Exercise directions —
Find every line in the data that contains the word "Zásady". Return each of those lines.

(Extracted page text data)
• • • • • • •

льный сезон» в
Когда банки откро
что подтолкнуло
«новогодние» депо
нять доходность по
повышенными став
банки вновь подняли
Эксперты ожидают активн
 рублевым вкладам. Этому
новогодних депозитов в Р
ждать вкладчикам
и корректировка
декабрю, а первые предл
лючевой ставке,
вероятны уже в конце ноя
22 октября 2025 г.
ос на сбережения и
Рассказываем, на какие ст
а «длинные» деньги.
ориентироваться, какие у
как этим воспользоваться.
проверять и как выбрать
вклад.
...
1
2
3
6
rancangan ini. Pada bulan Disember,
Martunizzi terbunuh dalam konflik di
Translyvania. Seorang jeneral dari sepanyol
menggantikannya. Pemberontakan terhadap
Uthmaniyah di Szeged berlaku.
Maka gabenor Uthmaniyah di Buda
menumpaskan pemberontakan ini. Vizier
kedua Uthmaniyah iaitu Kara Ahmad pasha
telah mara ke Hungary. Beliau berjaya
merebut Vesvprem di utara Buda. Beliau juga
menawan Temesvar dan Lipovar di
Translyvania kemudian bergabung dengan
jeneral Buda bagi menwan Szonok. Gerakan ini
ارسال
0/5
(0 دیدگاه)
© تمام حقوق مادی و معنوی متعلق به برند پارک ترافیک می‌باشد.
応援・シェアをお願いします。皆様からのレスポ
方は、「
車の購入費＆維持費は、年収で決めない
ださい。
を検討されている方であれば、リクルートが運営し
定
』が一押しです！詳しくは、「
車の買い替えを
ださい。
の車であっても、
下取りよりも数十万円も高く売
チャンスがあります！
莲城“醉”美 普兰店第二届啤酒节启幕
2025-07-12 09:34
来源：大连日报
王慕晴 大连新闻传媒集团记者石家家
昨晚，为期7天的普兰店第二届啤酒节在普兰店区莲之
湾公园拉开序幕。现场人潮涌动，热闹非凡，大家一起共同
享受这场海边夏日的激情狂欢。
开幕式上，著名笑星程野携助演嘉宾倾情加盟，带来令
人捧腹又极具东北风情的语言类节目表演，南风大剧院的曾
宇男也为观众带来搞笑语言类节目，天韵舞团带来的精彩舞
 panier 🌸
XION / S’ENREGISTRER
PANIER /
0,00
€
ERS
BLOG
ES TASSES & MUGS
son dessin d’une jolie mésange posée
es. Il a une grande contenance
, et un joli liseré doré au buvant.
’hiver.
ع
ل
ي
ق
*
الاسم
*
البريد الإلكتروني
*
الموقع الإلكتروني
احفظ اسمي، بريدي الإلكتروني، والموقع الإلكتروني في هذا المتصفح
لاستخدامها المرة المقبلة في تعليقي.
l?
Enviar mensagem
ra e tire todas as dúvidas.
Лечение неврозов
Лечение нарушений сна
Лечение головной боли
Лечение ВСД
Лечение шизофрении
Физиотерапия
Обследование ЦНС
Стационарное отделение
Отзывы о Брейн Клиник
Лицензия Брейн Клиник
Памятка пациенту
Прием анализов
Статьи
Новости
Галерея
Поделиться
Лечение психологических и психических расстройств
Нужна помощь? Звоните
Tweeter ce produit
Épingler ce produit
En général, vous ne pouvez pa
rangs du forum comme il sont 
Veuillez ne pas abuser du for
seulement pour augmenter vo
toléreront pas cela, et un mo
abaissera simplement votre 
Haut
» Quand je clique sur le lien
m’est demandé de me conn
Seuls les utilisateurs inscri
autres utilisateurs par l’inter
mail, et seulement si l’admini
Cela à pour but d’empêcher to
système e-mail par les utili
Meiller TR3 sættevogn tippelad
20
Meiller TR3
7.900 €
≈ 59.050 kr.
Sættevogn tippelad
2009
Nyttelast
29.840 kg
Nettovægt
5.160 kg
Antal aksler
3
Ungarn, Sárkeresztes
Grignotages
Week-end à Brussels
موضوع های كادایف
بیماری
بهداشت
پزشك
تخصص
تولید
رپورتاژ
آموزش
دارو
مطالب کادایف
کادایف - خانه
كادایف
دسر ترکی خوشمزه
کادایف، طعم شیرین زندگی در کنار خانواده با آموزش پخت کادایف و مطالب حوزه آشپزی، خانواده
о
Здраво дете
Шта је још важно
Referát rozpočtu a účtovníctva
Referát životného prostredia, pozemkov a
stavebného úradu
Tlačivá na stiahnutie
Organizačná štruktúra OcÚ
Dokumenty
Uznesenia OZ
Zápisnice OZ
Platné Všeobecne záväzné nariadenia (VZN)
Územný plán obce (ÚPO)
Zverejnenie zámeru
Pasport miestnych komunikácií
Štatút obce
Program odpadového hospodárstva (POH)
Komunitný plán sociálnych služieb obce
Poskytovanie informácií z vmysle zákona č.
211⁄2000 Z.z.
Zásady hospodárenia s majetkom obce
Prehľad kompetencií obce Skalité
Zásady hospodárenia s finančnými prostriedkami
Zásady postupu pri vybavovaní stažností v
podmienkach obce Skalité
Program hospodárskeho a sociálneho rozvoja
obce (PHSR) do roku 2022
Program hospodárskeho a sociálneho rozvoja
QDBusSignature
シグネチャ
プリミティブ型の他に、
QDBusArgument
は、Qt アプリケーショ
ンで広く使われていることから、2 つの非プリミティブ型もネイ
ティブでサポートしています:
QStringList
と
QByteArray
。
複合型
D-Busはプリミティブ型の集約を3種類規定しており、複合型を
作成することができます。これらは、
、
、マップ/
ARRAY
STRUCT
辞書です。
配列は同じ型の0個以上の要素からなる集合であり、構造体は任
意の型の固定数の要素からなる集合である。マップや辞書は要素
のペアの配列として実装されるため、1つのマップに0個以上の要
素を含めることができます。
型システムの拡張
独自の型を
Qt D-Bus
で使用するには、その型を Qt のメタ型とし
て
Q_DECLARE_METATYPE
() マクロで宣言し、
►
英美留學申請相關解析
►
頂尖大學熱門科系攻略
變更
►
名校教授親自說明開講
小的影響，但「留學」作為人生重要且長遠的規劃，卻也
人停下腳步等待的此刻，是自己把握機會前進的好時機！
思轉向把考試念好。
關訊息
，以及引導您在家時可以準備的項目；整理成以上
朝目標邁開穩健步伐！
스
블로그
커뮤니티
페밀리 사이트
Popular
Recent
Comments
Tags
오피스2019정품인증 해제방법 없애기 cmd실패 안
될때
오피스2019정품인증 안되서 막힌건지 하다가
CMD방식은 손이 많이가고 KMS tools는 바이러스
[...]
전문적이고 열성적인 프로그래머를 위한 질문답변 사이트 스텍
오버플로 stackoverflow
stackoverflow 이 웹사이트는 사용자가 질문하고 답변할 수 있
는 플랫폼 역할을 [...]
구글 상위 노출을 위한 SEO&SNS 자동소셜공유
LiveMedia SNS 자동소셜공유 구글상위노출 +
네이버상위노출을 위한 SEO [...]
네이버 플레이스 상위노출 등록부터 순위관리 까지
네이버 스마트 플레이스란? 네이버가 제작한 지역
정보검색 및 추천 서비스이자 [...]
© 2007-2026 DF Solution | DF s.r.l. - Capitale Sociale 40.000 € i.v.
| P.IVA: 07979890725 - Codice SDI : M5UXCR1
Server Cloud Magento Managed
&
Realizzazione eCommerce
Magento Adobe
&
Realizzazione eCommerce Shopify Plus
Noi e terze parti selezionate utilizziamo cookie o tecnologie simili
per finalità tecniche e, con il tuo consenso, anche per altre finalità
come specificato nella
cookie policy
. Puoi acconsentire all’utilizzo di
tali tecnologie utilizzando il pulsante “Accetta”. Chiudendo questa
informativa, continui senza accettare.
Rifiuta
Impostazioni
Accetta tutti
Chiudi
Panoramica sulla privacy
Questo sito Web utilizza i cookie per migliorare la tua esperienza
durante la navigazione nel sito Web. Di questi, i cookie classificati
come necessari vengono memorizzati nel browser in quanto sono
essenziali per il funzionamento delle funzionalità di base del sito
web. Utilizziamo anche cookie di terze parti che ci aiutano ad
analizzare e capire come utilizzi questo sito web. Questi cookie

• • • • • • •

Response below —
Zásady hospodárenia s majetkom obce
Zásady hospodárenia s finančnými prostriedkami
Zásady postupu pri vybavovaní stažností v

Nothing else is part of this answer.